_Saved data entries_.
──────────

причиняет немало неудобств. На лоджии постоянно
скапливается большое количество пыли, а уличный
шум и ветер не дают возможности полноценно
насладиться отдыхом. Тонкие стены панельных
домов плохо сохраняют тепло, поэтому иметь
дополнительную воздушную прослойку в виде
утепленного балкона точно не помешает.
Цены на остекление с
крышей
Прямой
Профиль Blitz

──────────

_PROBLEM DETAILS_. Print the data above verbatim, preserving every line.

_ANSWER SPACE_.
причиняет немало неудобств. На лоджии постоянно
скапливается большое количество пыли, а уличный
шум и ветер не дают возможности полноценно
насладиться отдыхом. Тонкие стены панельных
домов плохо сохраняют тепло, поэтому иметь
дополнительную воздушную прослойку в виде
утепленного балкона точно не помешает.
Цены на остекление с
крышей
Прямой
Профиль Blitz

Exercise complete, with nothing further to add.